Type out all the records word for word. Any pictures are to be left out.

Saved entries
● ● ● ●

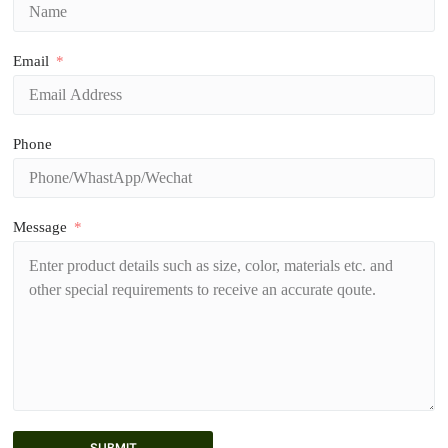
Email
Phone
Message
SUBMIT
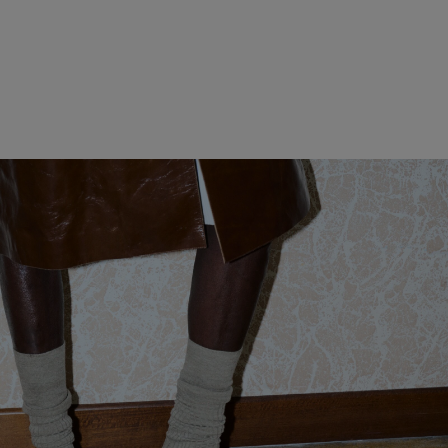
WOMEN CLOTHING
MEN CLOTHING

● ● ● ●

* Reply
Email
Phone
Message
SUBMIT
WOMEN CLOTHING
MEN CLOTHING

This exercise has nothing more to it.